= Property master =

Person overseeing props for a production

The property master, often called the props master, is an artistic and organizational employee in a film, television or theatrical production who is responsible for purchasing, acquiring, manufacturing, properly placing, and/or overseeing any props needed for a production. The property master also works with other members of the production managing the physical appearance of the stage or set; for example, they might work with the script supervisor to maintain set continuity. The property master is on staff during preproduction, develops the stylistic concept of the physical production, then continues on as a member of the physical shooting/production crew. A person responsible for purchasing the props can be called a props buyer or production buyer.

== Role ==
During preproduction, the prop master develops a props breakdown. This is essentially mapping out the logical progression of each prop throughout the story. In film and television productions the prop master maintains the logical progression while shooting by ensuring the props are positioned in their correct logical place for each scene according to the props breakdown. If the logical progression of a prop changes during shooting, the props breakdown is revised to reflect the change.

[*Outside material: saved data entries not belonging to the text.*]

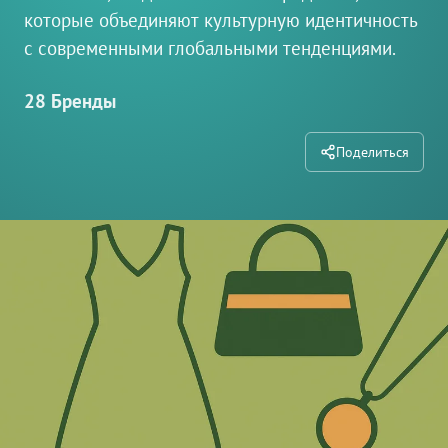
которые объединяют культурную идентичность
с современными глобальными тенденциями.
28 Бренды
Поделиться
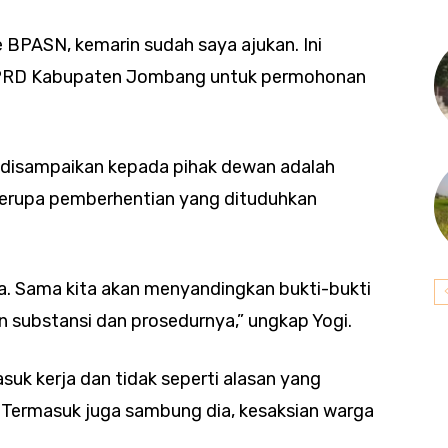
BPASN, kemarin sudah saya ajukan. Ini
DPRD Kabupaten Jombang untuk permohonan
n disampaikan kepada pihak dewan adalah
 berupa pemberhentian yang dituduhkan
nya. Sama kita akan menyandingkan bukti-bukti
an substansi dan prosedurnya,” ungkap Yogi.
masuk kerja dan tidak seperti alasan yang
 Termasuk juga sambung dia, kesaksian warga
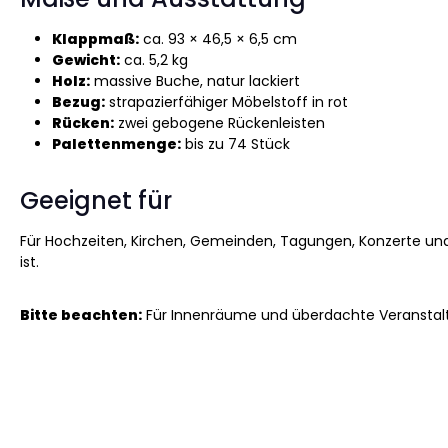
Klappmaß:
ca. 93 × 46,5 × 6,5 cm
Gewicht:
ca. 5,2 kg
Holz:
massive Buche, natur lackiert
Bezug:
strapazierfähiger Möbelstoff in rot
Rücken:
zwei gebogene Rückenleisten
Palettenmenge:
bis zu 74 Stück
Geeignet für
Für Hochzeiten, Kirchen, Gemeinden, Tagungen, Konzerte und
ist.
Bitte beachten:
Für Innenräume und überdachte Veranstalt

This job description varies somewhat from country to country. In the United States, food styling, weapons and animals are often directly or indirectly within the property master's domain.

The job is a collaboration with the director, production designer, cameraman, set decorator and other members of the production to physically express their stylistic and aesthetic requirements. They maintain their own budget. There are physical aspects of productions that are managed by specialists other than the property master, for example costume designers are responsible for the actors' dress, and weapons masters are responsible for any weapons (firearms, blades, staff-based or otherwise).

In professional theatre, the property master is responsible for the setup and organization of the props.
The property master is directed by the director.